In a radical shift for muni Wi-Fi, Boston sets up an independent nonprofit to build the infrastructure, with a vision of competing ISPs, software vendors and information services delivering extra value.
Written by ZDNET Editors, Contributor

From the state that kicked Microsoft off of government computers, comes a Wi-Fi plan that puts the "public" in "public broadband." Boston plans to cover the compact colonial city with Wi-Fi, not by partnering with a corporate partner but by setting up an independent nonprofit to manage the project, the Boston Globe reports.

City officials also plan to raise $16 to $20 million from businesses and foundations to fund the project, rather than handing over responsibility to a company.

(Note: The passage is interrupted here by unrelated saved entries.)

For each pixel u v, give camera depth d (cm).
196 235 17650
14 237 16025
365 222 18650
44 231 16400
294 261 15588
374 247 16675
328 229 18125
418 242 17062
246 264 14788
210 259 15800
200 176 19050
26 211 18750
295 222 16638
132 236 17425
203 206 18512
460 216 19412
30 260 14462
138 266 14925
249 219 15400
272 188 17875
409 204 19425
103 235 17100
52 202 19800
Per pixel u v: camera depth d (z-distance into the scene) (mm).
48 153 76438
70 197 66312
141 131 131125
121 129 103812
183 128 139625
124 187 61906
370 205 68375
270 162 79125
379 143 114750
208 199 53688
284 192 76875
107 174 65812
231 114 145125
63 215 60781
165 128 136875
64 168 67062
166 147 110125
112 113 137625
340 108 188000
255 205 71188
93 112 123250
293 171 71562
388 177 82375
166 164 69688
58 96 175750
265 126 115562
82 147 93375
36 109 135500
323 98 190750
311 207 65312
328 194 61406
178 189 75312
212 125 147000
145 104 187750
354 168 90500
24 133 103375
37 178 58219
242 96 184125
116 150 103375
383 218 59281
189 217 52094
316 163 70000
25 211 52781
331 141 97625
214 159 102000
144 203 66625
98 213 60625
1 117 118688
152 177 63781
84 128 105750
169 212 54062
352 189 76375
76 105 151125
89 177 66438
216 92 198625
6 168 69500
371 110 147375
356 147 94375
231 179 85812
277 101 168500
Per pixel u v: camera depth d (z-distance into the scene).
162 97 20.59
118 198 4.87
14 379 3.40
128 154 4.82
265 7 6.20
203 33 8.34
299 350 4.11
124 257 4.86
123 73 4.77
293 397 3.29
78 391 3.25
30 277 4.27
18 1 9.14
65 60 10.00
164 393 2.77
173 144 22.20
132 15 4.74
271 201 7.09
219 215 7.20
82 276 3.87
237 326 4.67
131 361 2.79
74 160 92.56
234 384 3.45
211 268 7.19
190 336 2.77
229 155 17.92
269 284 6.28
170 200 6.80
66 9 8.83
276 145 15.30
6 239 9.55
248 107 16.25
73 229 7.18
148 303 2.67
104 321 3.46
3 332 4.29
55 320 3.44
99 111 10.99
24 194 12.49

By empowering an independent organization to own and operate the city's WiFi, or wireless fidelity, network, Boston is hoping to keep control of the technology deployment and use it to spur innovation, improve city services, and extend wireless Internet access into low-income neighborhoods across the so-called digital divide.

``They want to create a wholesale network and open it up for entrepreneurs to build all kinds of applications on top of it," said Jim Daniell , a Boston venture capitalist who tracks wireless development around the country. ``If this model works, it will probably become the dominant pattern other municipalities adopt. It could be a blueprint."

The move, radical by current standards, is a "recognition that wireless service is too expensive because of a lack of competition among companies extending wireless connections from the cross-country Internet lines to neighborhoods in the city," the article notes.

The vision is that a range of companies can build on top of the public infrastructure, for instance: software connecting members of neighborhood crime watch groups, programs allowing teachers to communicate with students and parents, ``smart parking" software enabling drivers to find parking spaces and lots on the fly, educational websites providing information on historic sights; and advertising offering discounts or dinner specials at stores and restaurants.

``It's a sounder plan than a lot of other cities that are just handing over their projects to private vendors," said Esme Vos , founder of Muniwireless.com, a portal for information on municipal wireless projects around the world. ``Given how important this is, Boston might have built the network itself, as they're doing in Amsterdam and Paris, rather than having a nonprofit do it. But their chances of getting it done quickly is higher now than if they tried to raise public money."